Le Comité pourrait donc souhaiter réitérer avec insistance sa demande aux autorités de se prononcer sur les préoccupations exprimées à propos du nouveau recours, notamment par le Conseil national des barreaux, le Syndicat de la magistrature, la CNCDH et le CGLPL. Il pourrait aussi inviter les autorités à lui faire parvenir un maximum d’exemples concrets de son utilisation, en précisant les délais et les résultats obtenus en pratique.
(iii) Conclusion
Au regard du caractère structurel et ancien des problèmes en question, le Comité pourrait souhaiter inviter les autorités à lui fournir des informations actualisées d’ici la fin du mois de septembre 2023.
Financement assuré: OUI |
[1] Ce recours revêt, dans son principe, un caractère effectif (Barbotin c. France, n° 25338/16, arrêt définitif le 19 février 2021, § 55).
[2] Rapport du Comité des États généraux de la justice (octobre 2021-avril 2022), voir les pp. 57 et suivantes et les pp. 204 et 205.
[3] Comme le recensement des possibilités de libération anticipée, de placement sous ARSE, de contrôle judiciaire ou de remise en liberté, etc. Un tel dispositif a déjà été expérimenté dans certains ressorts judiciaires à l’occasion de la crise du covid-19.
[4] A priori, seulement deux requérants : C.N. et A.T. (E.R. aurait été libéré le 28/02/2022 et G.T. serait arrivé en fin de peine le 03/08/2022).
[5] CPT/Inf(2021)14, en particulier les §§ 41 à 43.
[8] Entre le 30 septembre 2021 et 2022, les peines entre six mois et un an ont augmenté de 8 187 à 8 337 ; celles entre un an et deux ans de 10 636 à 11 567 (or, la LPJ a supprimé la possibilité de les aménager ab initio) et ; celles entre deux et cinq ans de 10 947 à 12 309.
[9] Les peines entre cinq et dix ans ont augmenté de 5 739 à 5 808 ; celles entre dix et 20 ans de 6 261 à 6 498 ; celles entre 20 et 30 ans de 1 783 à 1 873 et ; les peines de réclusion à perpétuité sont passées de 467 à 471.
[10] Rapport SPACE I 2021 du Conseil de l’Europe (6 avril 2022) : le 31 janvier 2021, la France était parmi les Etats membres à avoir un taux élevé de prisonniers en détention provisoire (28,5 %).
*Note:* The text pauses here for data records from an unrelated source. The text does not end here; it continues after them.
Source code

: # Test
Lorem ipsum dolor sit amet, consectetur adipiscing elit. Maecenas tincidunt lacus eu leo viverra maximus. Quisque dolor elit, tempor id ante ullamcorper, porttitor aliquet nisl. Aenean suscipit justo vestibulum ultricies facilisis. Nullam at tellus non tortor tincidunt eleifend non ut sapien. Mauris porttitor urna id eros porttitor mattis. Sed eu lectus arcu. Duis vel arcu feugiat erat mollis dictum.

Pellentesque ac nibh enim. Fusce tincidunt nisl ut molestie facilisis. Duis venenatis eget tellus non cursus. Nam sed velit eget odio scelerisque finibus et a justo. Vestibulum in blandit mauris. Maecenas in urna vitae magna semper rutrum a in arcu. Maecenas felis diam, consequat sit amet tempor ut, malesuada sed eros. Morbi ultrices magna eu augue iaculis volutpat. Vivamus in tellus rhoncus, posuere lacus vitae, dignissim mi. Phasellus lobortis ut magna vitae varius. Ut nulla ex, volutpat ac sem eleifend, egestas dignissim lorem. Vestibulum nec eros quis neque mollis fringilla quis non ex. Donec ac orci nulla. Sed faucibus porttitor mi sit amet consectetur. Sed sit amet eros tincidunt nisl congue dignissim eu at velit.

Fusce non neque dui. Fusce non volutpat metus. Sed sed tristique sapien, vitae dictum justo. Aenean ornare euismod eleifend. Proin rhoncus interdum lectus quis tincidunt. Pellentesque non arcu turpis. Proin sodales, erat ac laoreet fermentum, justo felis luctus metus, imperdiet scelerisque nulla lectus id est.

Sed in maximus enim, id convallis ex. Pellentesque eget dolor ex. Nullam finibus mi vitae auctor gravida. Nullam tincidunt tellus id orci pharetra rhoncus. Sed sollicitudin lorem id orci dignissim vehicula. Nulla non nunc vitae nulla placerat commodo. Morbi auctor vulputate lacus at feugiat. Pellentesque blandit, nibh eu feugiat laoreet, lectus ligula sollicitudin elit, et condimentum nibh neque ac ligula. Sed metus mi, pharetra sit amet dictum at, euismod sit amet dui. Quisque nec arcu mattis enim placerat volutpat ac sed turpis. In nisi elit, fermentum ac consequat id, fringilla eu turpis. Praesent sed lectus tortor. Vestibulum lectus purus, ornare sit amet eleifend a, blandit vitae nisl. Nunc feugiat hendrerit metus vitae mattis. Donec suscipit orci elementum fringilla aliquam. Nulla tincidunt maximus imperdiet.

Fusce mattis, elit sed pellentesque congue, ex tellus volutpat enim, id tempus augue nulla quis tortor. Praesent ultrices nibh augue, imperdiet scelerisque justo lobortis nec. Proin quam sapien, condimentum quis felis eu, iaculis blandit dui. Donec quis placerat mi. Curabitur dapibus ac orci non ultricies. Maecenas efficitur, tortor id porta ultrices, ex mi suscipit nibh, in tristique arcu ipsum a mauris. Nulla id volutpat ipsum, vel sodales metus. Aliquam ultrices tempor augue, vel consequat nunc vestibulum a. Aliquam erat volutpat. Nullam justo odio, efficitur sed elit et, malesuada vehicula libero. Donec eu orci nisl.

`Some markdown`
En revanche, son taux d’incarcération (92,9 %) restait dans la moyenne européenne.
[11] Voir CPT/Inf(2021)14, page 32 et « Espace vital par détenu dans les établissements pénitentiaires : Normes du CPT », CPT/Inf(2015)44.
[12] Pour rappel, une violation de l’article 13 avait déjà été constatée dans l’arrêt Yengo c. France, n° 5049/12, définitif le 21 août 2015.
[13] Il convient de souligner que le délai initial de 10 jours a été ramené à sept jours par la loi précitée du 22 décembre 2021.